Nearly nine in 10 Americans say they try to pay less for groceries, clothing and other consumer goods by regularly shopping at discount retailers, research by the National Retail Federation (NRF) finds.
Of more than 3,000 U.S. adults polled by NRF, 89% reported that they shop at various discount-focused retail chains. Fifty-eight percent of these consumers said they shop at dollar stores, 50% shop at discount grocers such as Aldi or Lidl, 50% shop at off-price stores like Ross or T.J. Maxx, 44% shop at outlet stores and 36% shop at thrift stores.
Shopping for value also has become ingrained in consumers’ store trips, NRF’s study revealed. Among those surveyed, 43% visit a discount grocer each week, 66% go to a dollar store at least twice monthly and 58% visit an outlet store once a month or more.
Seventy-five percent of value shoppers named clothing as the item they’re most likely to buy at discount retailers, followed by groceries (71%), home decor and furnishings (62%), personal care and beauty products (60%) and electronics (52%). Among these products, respondents said they’re most likely to make their purchase at a discount grocer (58%) for groceries, at an off-price store (51%) for apparel and at a dollar store (44%) for personal care and beauty.
What drives value-oriented consumers? The top three reasons cited for going to discount retailers were “it’s cheaper or more cost-effective” (67%), “to find a deal” (65%), and variety or selection (40%), according to the survey.
NRF noted that it’s the tandem of low prices and “treasure finding” that lures shoppers to discount retailers and keeps them coming back. What’s more, the report said, “Customers seem willing to give up almost anything for the satisfaction of a good bargain.”
For example, among the things value shoppers don’t expect discount/bargain retailers to offer, 77% named an entertaining shopping experience, 72% said the ability to buy online and 66% cited quality customer service. Most of these consumers also don’t expect it to be easy to find things (64%), flexible returns (64%) and simple checkout (63%) at discount retailers.

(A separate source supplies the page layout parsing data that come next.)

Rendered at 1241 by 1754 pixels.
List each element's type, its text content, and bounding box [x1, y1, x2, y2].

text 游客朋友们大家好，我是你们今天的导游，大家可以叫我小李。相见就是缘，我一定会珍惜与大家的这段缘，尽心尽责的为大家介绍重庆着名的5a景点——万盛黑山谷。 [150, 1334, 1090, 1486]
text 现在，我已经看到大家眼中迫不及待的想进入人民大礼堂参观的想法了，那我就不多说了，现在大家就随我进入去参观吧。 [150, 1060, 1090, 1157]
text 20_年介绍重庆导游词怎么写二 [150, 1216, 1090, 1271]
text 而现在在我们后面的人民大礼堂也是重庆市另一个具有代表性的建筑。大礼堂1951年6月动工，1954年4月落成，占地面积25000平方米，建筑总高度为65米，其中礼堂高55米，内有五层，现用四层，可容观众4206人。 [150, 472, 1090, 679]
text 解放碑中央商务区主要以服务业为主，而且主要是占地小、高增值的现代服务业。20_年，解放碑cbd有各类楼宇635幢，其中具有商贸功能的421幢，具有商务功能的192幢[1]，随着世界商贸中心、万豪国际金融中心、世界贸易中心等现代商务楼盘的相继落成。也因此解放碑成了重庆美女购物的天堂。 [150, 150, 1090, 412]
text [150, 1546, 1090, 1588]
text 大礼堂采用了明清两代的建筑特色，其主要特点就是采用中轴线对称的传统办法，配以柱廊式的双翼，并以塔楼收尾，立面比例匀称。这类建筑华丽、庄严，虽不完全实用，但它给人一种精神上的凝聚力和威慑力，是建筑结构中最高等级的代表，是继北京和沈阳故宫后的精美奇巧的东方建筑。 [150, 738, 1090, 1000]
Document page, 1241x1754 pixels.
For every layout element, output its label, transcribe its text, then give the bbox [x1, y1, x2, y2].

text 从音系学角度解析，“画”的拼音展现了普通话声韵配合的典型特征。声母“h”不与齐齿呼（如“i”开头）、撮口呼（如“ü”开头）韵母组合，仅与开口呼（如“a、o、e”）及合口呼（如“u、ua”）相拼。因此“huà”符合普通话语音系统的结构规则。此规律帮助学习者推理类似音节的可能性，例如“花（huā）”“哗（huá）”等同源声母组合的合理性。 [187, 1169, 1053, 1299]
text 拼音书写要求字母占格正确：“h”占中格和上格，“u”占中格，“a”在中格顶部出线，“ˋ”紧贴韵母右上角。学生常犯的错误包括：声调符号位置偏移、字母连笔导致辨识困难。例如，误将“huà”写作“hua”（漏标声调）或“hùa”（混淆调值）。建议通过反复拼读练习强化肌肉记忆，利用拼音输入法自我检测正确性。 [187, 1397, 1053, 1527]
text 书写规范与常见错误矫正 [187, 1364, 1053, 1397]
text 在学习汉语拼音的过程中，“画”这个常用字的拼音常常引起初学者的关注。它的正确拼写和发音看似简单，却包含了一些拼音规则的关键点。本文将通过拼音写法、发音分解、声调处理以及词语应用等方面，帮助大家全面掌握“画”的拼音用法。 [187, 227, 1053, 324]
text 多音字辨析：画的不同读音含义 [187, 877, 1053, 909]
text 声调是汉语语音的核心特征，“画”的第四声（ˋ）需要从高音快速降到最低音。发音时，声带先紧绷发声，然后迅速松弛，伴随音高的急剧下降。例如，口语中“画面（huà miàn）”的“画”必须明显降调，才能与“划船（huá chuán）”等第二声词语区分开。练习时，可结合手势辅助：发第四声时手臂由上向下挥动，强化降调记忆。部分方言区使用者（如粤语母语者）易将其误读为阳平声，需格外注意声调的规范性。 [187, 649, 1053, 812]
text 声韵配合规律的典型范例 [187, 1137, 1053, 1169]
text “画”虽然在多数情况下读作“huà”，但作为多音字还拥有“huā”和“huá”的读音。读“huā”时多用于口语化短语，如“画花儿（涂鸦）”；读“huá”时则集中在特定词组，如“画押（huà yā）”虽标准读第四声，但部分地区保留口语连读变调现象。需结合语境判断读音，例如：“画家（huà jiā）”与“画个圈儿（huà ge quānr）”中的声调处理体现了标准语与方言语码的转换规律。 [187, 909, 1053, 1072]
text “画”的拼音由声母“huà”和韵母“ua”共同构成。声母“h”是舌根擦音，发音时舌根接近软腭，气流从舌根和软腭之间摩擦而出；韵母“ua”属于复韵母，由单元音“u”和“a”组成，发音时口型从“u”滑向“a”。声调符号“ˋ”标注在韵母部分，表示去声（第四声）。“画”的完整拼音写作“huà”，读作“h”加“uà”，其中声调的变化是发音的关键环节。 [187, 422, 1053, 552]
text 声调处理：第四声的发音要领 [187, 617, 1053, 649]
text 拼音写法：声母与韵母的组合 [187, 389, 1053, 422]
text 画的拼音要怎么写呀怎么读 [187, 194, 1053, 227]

Sixty-three percent of shoppers polled said they’re buying more items on sale versus five years ago, and 29% reported that they always do price checks at bargain/discount retail stores. Also, if an item isn’t on sale, 76% of respondents said they will look elsewhere for a better price, wait for a sale, or seek a coupon or promotion.
“Looking for the best price is a habit that cuts across almost every demographic,” explained Mark Mathews, vice president for research development and industry analysis at Washington-based NRF. “Regardless of income or generation, virtually everyone wants a bargain, whether it’s for everyday necessities or big-ticket splurges. Even those who can afford to shop elsewhere love finding a ‘steal,’ and it’s a habit that’s here to stay.”
Taking a closer look at the discount retail consumer, NRF found that 53% of women and 47% of men surveyed described themselves as a value shopper. Forty-six percent said they have children.
Income doesn’t seem to be a factor, as all levels showed a high percentage of value shoppers, according to the study. Of respondents who shop at various discount retailers, 90% earn more than $100,000 annually, 88% make $50,000 to $100,000 and 89% have income of less than $50,000.
Young adults exhibit a high affinity for value shopping, with 93% of Millennials (ages 24 to 37) and Generation Z (ages 18 to 23) reporting that they shop at discount retail stores.
Among Millennials, who represent nearly one in three (29%) of all value shoppers, 68% said they’re shopping more than they used to at discount grocers, and 70% said they’re doing so at dollar stores, according to the survey. Sixty-two percent reported they’re going to off-price stores more often.
Of Gen Z consumers, 52% shop at discount grocers (with 44% doing so weekly), 58% shop at dollar stores (with 73% doing so twice a month or more) and 64% shop at off-price retailers (with 48% doing so twice monthly or more).
Region played somewhat of a factor with value shoppers, NRF’s research found. Thirty-eight percent of value shoppers live in the South, 23% in the West, 21% in the Midwest and 18% in the Northeast.
“Off-price and discount shopping took off during the recession, as price-conscious consumers looked to save on everything from brand-name goods to everyday household purchases,” the study said. “Now, eight years into the economic recovery, consumers continue to hunt for deals and discounts.”